**Problem statement:**
Reproduce the material below, putting "Exp-Histograms" in place of each occurrence of "Exponential Histograms" and leaving everything else unchanged.

Start of Given entries

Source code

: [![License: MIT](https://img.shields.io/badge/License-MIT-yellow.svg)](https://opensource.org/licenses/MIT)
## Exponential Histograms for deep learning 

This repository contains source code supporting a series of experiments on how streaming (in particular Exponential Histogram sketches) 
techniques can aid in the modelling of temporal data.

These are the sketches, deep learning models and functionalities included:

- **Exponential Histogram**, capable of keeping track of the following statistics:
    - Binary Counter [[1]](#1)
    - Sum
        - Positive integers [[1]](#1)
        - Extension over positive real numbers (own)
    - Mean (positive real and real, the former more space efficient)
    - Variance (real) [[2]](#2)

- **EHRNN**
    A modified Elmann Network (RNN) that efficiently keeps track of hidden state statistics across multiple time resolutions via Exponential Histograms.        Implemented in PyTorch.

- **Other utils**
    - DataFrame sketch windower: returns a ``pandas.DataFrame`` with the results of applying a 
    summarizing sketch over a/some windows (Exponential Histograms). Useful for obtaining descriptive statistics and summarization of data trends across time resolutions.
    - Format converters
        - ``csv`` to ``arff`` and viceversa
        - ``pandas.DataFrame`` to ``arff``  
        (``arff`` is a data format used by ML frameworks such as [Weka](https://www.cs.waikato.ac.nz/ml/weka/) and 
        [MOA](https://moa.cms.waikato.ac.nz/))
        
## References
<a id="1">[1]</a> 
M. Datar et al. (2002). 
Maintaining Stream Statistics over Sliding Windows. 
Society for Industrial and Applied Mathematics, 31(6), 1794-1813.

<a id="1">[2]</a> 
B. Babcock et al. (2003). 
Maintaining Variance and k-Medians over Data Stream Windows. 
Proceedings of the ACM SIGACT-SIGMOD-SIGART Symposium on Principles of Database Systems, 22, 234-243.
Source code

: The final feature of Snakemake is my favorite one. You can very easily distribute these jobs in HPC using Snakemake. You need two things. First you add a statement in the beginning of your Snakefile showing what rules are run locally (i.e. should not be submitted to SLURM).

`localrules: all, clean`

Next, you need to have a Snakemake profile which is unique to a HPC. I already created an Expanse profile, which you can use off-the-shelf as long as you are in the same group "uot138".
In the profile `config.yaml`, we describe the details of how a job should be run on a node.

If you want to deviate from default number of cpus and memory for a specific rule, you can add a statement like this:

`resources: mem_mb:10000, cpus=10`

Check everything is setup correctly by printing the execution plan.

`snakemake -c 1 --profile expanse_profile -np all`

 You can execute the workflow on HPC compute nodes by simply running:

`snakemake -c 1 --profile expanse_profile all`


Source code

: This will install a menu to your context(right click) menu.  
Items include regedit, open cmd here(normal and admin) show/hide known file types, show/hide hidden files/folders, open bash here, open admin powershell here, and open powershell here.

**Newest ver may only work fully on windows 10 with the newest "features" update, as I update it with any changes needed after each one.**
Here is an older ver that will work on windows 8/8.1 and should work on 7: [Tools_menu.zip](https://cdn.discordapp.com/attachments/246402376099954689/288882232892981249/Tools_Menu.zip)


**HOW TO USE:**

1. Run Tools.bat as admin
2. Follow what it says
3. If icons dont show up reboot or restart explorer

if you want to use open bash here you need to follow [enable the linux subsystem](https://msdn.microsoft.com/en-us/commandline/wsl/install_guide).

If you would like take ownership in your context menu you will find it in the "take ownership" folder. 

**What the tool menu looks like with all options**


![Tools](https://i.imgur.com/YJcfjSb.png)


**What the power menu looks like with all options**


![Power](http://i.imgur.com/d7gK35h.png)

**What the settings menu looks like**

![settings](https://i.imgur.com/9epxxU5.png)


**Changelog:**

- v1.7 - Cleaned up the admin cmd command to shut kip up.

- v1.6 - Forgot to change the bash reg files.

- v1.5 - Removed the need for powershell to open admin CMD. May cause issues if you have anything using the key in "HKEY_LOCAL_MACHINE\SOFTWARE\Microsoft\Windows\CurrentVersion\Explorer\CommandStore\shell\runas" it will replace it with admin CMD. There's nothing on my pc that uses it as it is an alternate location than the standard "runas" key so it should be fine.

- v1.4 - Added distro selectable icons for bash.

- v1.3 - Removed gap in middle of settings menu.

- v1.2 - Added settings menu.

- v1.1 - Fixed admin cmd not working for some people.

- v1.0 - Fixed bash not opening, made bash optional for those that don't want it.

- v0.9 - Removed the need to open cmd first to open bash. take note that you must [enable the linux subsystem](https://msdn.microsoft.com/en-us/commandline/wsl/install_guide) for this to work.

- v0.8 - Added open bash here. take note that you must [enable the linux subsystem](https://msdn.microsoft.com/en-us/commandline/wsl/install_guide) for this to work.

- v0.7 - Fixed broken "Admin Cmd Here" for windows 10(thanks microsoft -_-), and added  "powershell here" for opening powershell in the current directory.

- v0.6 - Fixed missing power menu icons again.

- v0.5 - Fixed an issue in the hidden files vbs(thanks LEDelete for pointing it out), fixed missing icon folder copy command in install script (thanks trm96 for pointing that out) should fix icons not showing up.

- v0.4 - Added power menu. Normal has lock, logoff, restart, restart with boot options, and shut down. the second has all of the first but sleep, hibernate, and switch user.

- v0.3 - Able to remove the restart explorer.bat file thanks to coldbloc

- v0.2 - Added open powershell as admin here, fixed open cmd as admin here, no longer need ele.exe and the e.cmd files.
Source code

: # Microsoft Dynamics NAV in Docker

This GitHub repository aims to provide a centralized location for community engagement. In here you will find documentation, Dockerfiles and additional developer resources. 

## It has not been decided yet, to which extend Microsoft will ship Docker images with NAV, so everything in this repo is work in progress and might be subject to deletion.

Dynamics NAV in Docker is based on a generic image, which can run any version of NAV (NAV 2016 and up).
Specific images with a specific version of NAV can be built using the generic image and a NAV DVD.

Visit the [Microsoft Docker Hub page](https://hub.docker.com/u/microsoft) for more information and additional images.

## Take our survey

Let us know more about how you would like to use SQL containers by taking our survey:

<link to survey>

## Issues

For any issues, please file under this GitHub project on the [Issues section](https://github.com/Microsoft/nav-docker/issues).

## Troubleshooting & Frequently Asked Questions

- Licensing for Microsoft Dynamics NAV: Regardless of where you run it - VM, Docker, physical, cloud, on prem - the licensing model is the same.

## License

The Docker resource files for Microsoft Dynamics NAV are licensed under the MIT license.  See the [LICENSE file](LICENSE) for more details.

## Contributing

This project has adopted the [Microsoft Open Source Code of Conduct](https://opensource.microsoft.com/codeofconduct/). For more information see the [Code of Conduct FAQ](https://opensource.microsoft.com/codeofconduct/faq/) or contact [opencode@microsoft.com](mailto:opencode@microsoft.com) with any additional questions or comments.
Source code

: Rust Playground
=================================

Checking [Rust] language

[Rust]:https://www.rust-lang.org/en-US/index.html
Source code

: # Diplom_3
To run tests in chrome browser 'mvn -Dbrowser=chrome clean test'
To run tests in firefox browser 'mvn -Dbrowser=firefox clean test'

End of Given entries

**Answer to this exercise:**
Source code

: [![License: MIT](https://img.shields.io/badge/License-MIT-yellow.svg)](https://opensource.org/licenses/MIT)
## Exp-Histograms for deep learning 

This repository contains source code supporting a series of experiments on how streaming (in particular Exponential Histogram sketches) 
techniques can aid in the modelling of temporal data.

These are the sketches, deep learning models and functionalities included:

- **Exponential Histogram**, capable of keeping track of the following statistics:
    - Binary Counter [[1]](#1)
    - Sum
        - Positive integers [[1]](#1)
        - Extension over positive real numbers (own)
    - Mean (positive real and real, the former more space efficient)
    - Variance (real) [[2]](#2)

- **EHRNN**
    A modified Elmann Network (RNN) that efficiently keeps track of hidden state statistics across multiple time resolutions via Exp-Histograms.        Implemented in PyTorch.

- **Other utils**
    - DataFrame sketch windower: returns a ``pandas.DataFrame`` with the results of applying a 
    summarizing sketch over a/some windows (Exp-Histograms). Useful for obtaining descriptive statistics and summarization of data trends across time resolutions.
    - Format converters
        - ``csv`` to ``arff`` and viceversa
        - ``pandas.DataFrame`` to ``arff``  
        (``arff`` is a data format used by ML frameworks such as [Weka](https://www.cs.waikato.ac.nz/ml/weka/) and 
        [MOA](https://moa.cms.waikato.ac.nz/))
        
## References
<a id="1">[1]</a> 
M. Datar et al. (2002). 
Maintaining Stream Statistics over Sliding Windows. 
Society for Industrial and Applied Mathematics, 31(6), 1794-1813.

<a id="1">[2]</a> 
B. Babcock et al. (2003). 
Maintaining Variance and k-Medians over Data Stream Windows. 
Proceedings of the ACM SIGACT-SIGMOD-SIGART Symposium on Principles of Database Systems, 22, 234-243.
Source code

: The final feature of Snakemake is my favorite one. You can very easily distribute these jobs in HPC using Snakemake. You need two things. First you add a statement in the beginning of your Snakefile showing what rules are run locally (i.e. should not be submitted to SLURM).

`localrules: all, clean`

Next, you need to have a Snakemake profile which is unique to a HPC. I already created an Expanse profile, which you can use off-the-shelf as long as you are in the same group "uot138".
In the profile `config.yaml`, we describe the details of how a job should be run on a node.

If you want to deviate from default number of cpus and memory for a specific rule, you can add a statement like this:

`resources: mem_mb:10000, cpus=10`

Check everything is setup correctly by printing the execution plan.

`snakemake -c 1 --profile expanse_profile -np all`

 You can execute the workflow on HPC compute nodes by simply running:

`snakemake -c 1 --profile expanse_profile all`


Source code

: This will install a menu to your context(right click) menu.  
Items include regedit, open cmd here(normal and admin) show/hide known file types, show/hide hidden files/folders, open bash here, open admin powershell here, and open powershell here.

**Newest ver may only work fully on windows 10 with the newest "features" update, as I update it with any changes needed after each one.**
Here is an older ver that will work on windows 8/8.1 and should work on 7: [Tools_menu.zip](https://cdn.discordapp.com/attachments/246402376099954689/288882232892981249/Tools_Menu.zip)


**HOW TO USE:**

1. Run Tools.bat as admin
2. Follow what it says
3. If icons dont show up reboot or restart explorer

if you want to use open bash here you need to follow [enable the linux subsystem](https://msdn.microsoft.com/en-us/commandline/wsl/install_guide).

If you would like take ownership in your context menu you will find it in the "take ownership" folder. 

**What the tool menu looks like with all options**


![Tools](https://i.imgur.com/YJcfjSb.png)


**What the power menu looks like with all options**


![Power](http://i.imgur.com/d7gK35h.png)

**What the settings menu looks like**

![settings](https://i.imgur.com/9epxxU5.png)


**Changelog:**

- v1.7 - Cleaned up the admin cmd command to shut kip up.

- v1.6 - Forgot to change the bash reg files.

- v1.5 - Removed the need for powershell to open admin CMD. May cause issues if you have anything using the key in "HKEY_LOCAL_MACHINE\SOFTWARE\Microsoft\Windows\CurrentVersion\Explorer\CommandStore\shell\runas" it will replace it with admin CMD. There's nothing on my pc that uses it as it is an alternate location than the standard "runas" key so it should be fine.

- v1.4 - Added distro selectable icons for bash.

- v1.3 - Removed gap in middle of settings menu.

- v1.2 - Added settings menu.

- v1.1 - Fixed admin cmd not working for some people.

- v1.0 - Fixed bash not opening, made bash optional for those that don't want it.

- v0.9 - Removed the need to open cmd first to open bash. take note that you must [enable the linux subsystem](https://msdn.microsoft.com/en-us/commandline/wsl/install_guide) for this to work.

- v0.8 - Added open bash here. take note that you must [enable the linux subsystem](https://msdn.microsoft.com/en-us/commandline/wsl/install_guide) for this to work.

- v0.7 - Fixed broken "Admin Cmd Here" for windows 10(thanks microsoft -_-), and added  "powershell here" for opening powershell in the current directory.

- v0.6 - Fixed missing power menu icons again.

- v0.5 - Fixed an issue in the hidden files vbs(thanks LEDelete for pointing it out), fixed missing icon folder copy command in install script (thanks trm96 for pointing that out) should fix icons not showing up.

- v0.4 - Added power menu. Normal has lock, logoff, restart, restart with boot options, and shut down. the second has all of the first but sleep, hibernate, and switch user.

- v0.3 - Able to remove the restart explorer.bat file thanks to coldbloc

- v0.2 - Added open powershell as admin here, fixed open cmd as admin here, no longer need ele.exe and the e.cmd files.
Source code

: # Microsoft Dynamics NAV in Docker

This GitHub repository aims to provide a centralized location for community engagement. In here you will find documentation, Dockerfiles and additional developer resources. 

## It has not been decided yet, to which extend Microsoft will ship Docker images with NAV, so everything in this repo is work in progress and might be subject to deletion.

Dynamics NAV in Docker is based on a generic image, which can run any version of NAV (NAV 2016 and up).
Specific images with a specific version of NAV can be built using the generic image and a NAV DVD.

Visit the [Microsoft Docker Hub page](https://hub.docker.com/u/microsoft) for more information and additional images.

## Take our survey

Let us know more about how you would like to use SQL containers by taking our survey:

<link to survey>

## Issues

For any issues, please file under this GitHub project on the [Issues section](https://github.com/Microsoft/nav-docker/issues).

## Troubleshooting & Frequently Asked Questions

- Licensing for Microsoft Dynamics NAV: Regardless of where you run it - VM, Docker, physical, cloud, on prem - the licensing model is the same.

## License

The Docker resource files for Microsoft Dynamics NAV are licensed under the MIT license.  See the [LICENSE file](LICENSE) for more details.

## Contributing

This project has adopted the [Microsoft Open Source Code of Conduct](https://opensource.microsoft.com/codeofconduct/). For more information see the [Code of Conduct FAQ](https://opensource.microsoft.com/codeofconduct/faq/) or contact [opencode@microsoft.com](mailto:opencode@microsoft.com) with any additional questions or comments.
Source code

: Rust Playground
=================================

Checking [Rust] language

[Rust]:https://www.rust-lang.org/en-US/index.html
Source code

: # Diplom_3
To run tests in chrome browser 'mvn -Dbrowser=chrome clean test'
To run tests in firefox browser 'mvn -Dbrowser=firefox clean test'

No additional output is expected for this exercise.